Even though her authority on setting tax policy is limited – the job of enacting long-term fixes rests with Congress – she can use her office as an amplifier for the concerns of average citizens. At a time when at least some members of both parties are talking about the need for sweeping tax reform, some of her ideas could capture more attention.
She has been a consistent crusader in particular for simplifying the federal tax code – a tangled tome that today contains nearly five times the number of words in the Bible.
* * *
Part of Olson's philosophy in running the advocate office is rooted in a dirty kitchen. While still in college, she took a break from course work to launch a vegetarian restaurant with friends. They scraped together used equipment to outfit the kitchen. Other than knowing how to cook, "we had no idea what we were doing," she says.
When a public health inspector showed up one day, "he could have shut us down on the spot." Instead, Olson says, he listed the five most urgent problems and said those had to be fixed when he came back the next week. He followed the same pattern for four more weeks. Each time the youthful proprietors got five more things to fix and seven days to do it.
"That was an incredible lesson," Olson says. The restaurant was able to stay in business, all because an official was willing to work with people to bring them into compliance.
The parallel to her current job: As the NTA, she wants to help well-meaning taxpayers get treated fairly and to prod the IRS to be humane in its dealings with people.

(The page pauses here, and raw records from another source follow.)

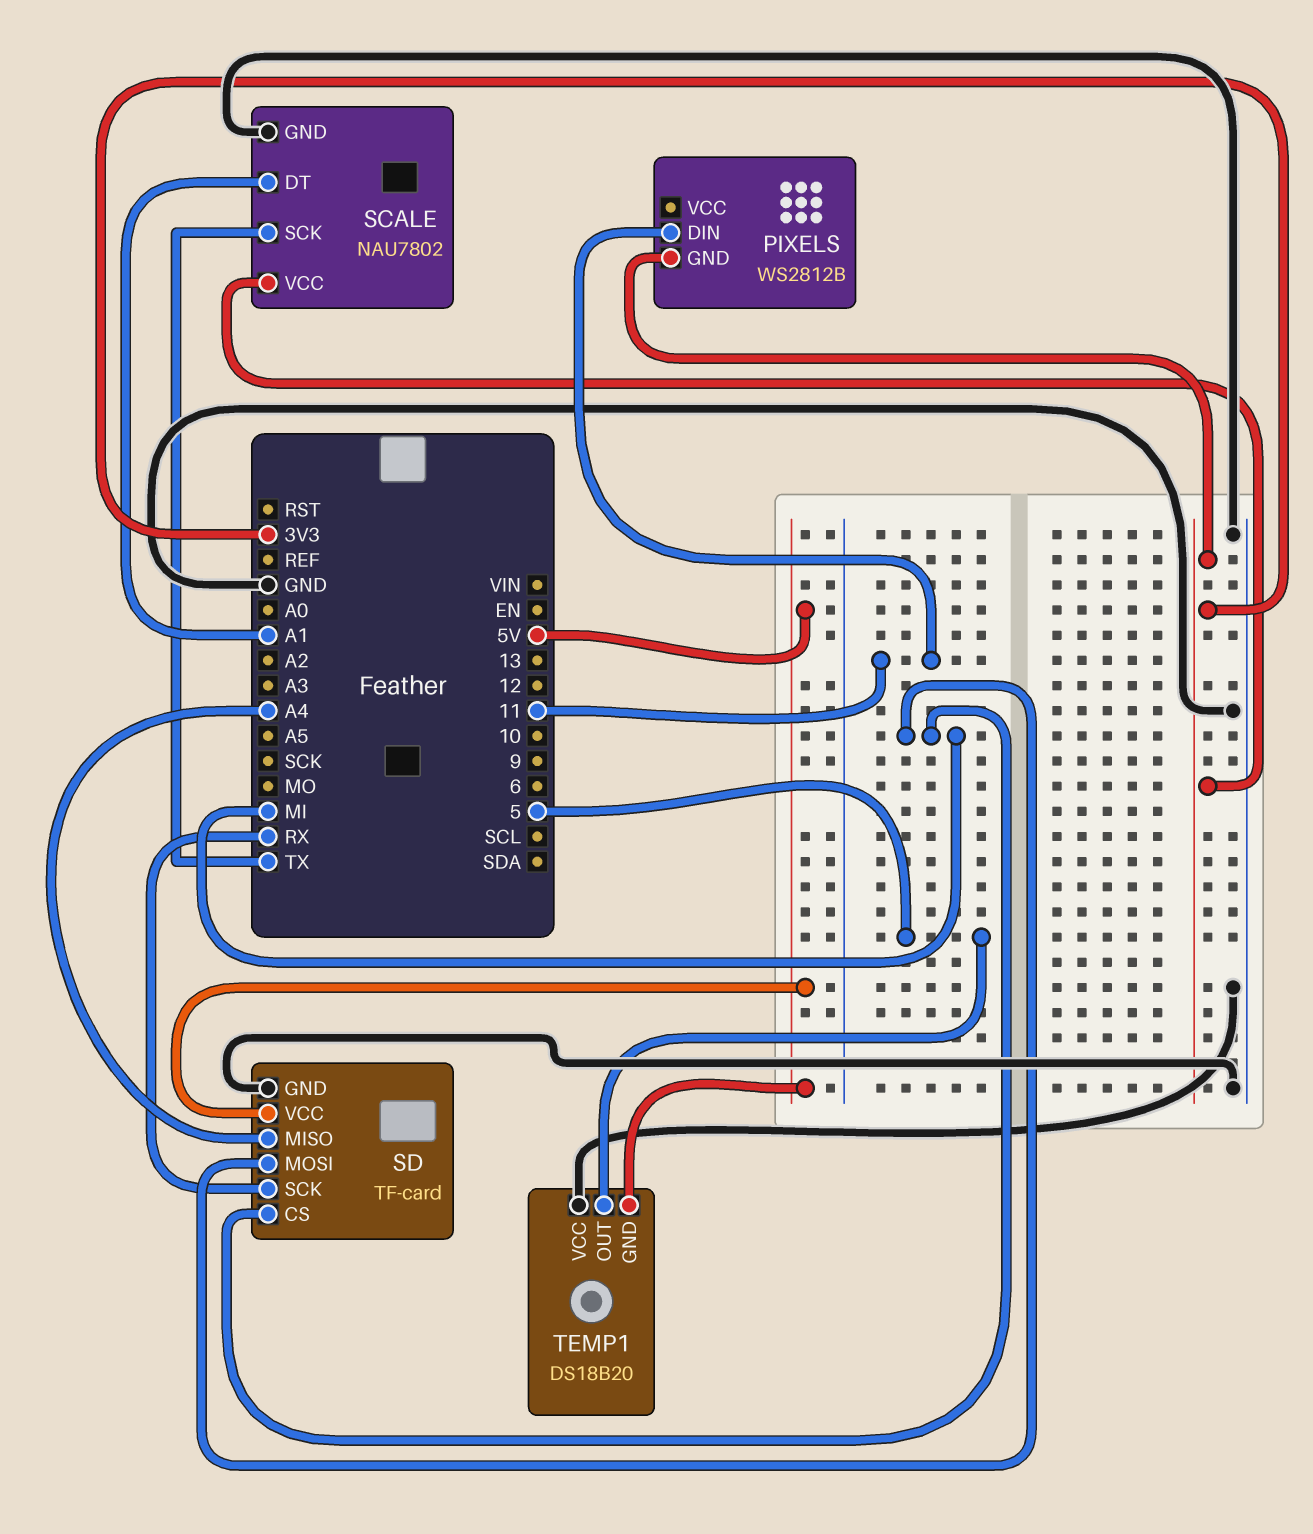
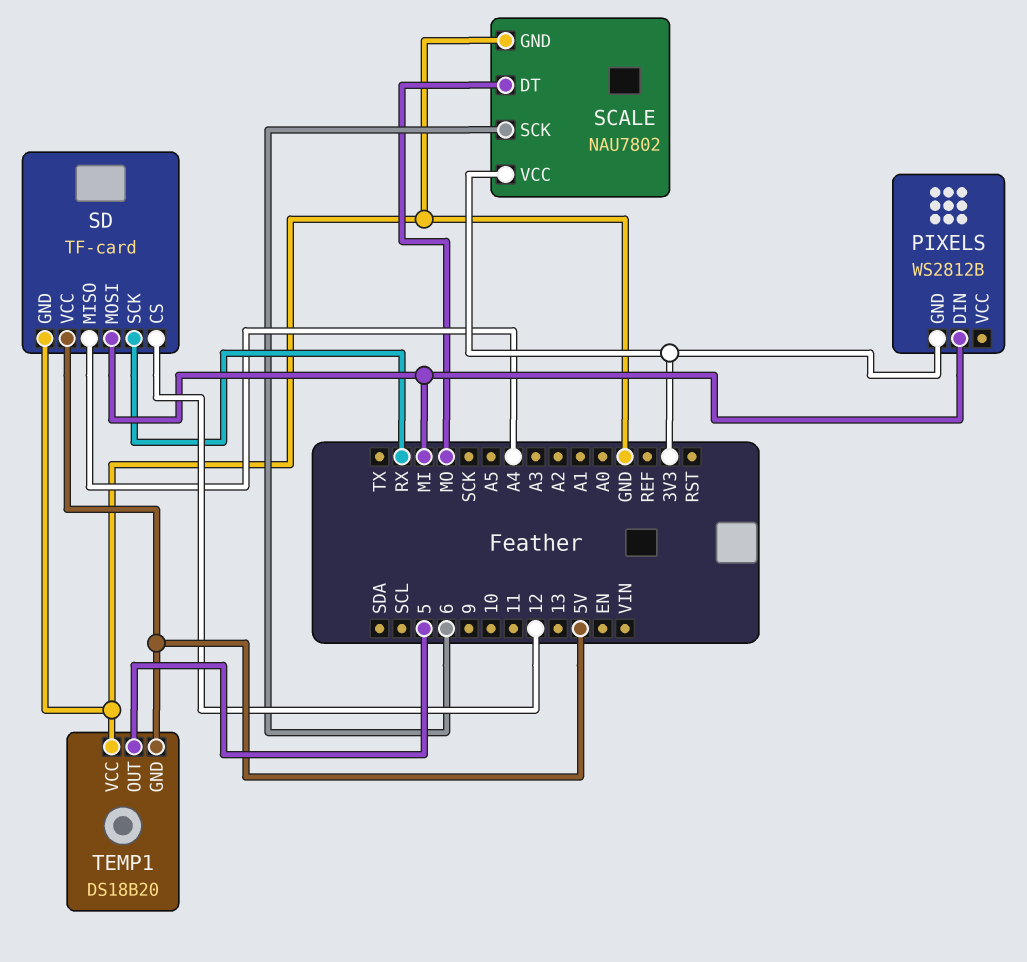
PIXELS pin DIN: 11 -> MI
SCALE pin DT: A1 -> MO
SCALE pin SCK: TX -> 6
SD pin CS: MI -> 12

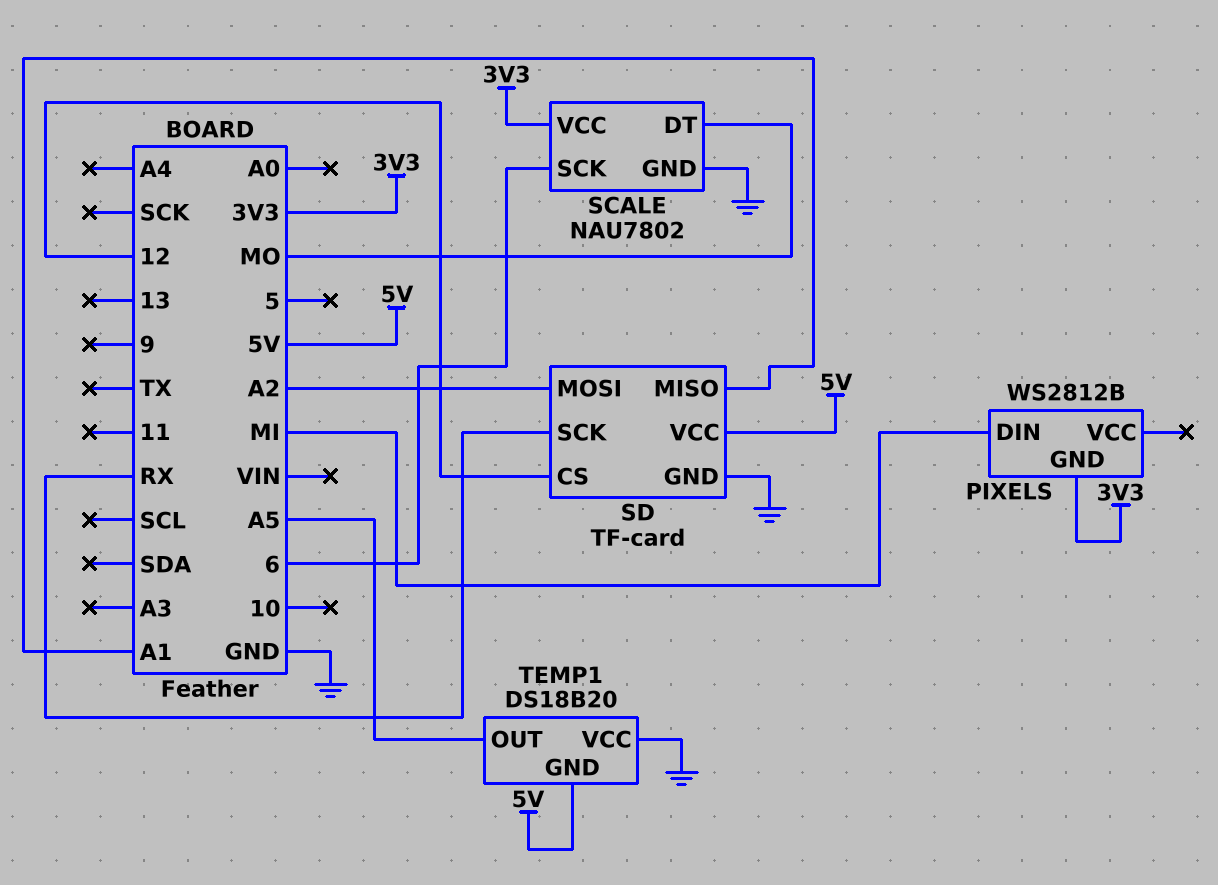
SD pin MISO: A4 -> A1
SD pin MOSI: MI -> A2
TEMP1 pin OUT: 5 -> A5

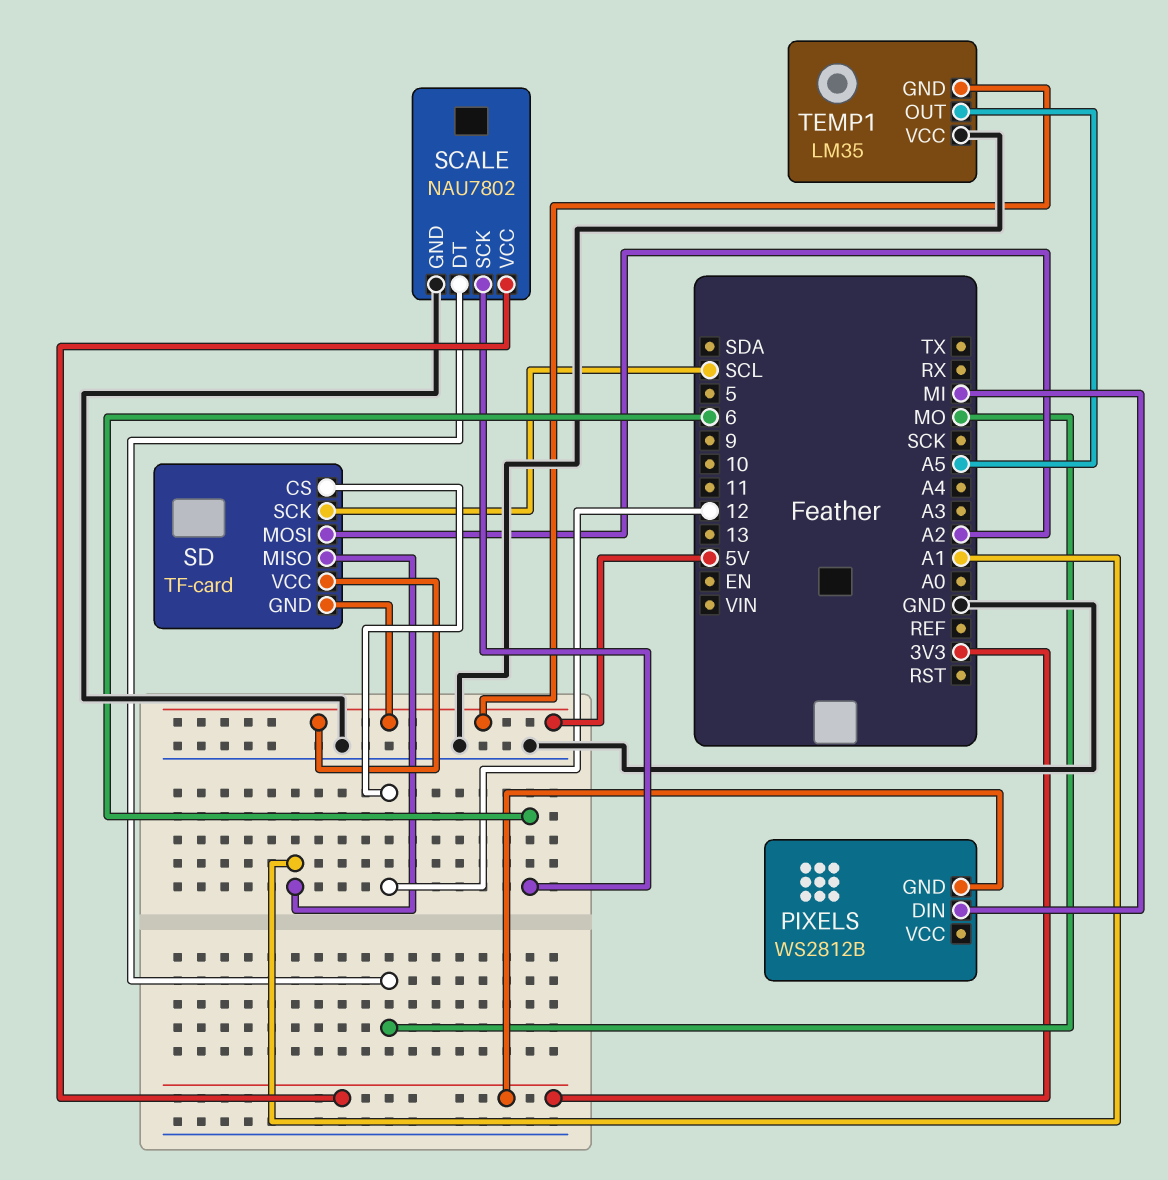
SD pin GND: GND -> 5V
SD pin SCK: RX -> SCL
TEMP1: DS18B20 -> LM35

Public policy experts say it's inevitable that the agency must seek a balance between hard-headed collection and what can plausibly be called customer service – efforts to help tax-payers understand and navigate the system more easily. The two objectives aren't necessarily incompatible. Olson's job is to nag and goad the agency – sometimes in ways that rattle top IRS officials – yet that role arguably benefits revenue collection as well as taxpayers. An angry or befuddled taxpayer, after all, is less likely to send in money voluntarily to help pay the nation's bills.
Still, the job description is awkward. If Olson pushes too far, IRS insiders could lash back against the gadfly in their midst. If she isn't pushy enough, outside critics will wonder if a supposedly independent voice has been co-opted by the agency where she's employed. (For the record, the NTA is appointed by the Treasury secretary – and can be asked to leave by the secretary – but the IRS commissioner is typically an influential voice at Treasury on key decisions affecting the IRS.)
The built-in tension in Olson's job came about by Congress's careful design.
"This is ... one thing they got right," says Scott Hodge, president of the Tax Foundation, a research group in Washington. "They gave it complete independence within the IRS."
Being an insider means Olson and her staff know the IRS intimately. Being independent means she can feel like her own boss.
Congress took care not to give the NTA powers that directly rival those of the commissioner. Essentially Olson can recommend or urge actions, not decide things on her own. But where the commissioner needs to work through administration channels (the Treasury secretary and White House), Congress calls on the NTA to make her own recommendations for legislation and IRS reform at least once a year.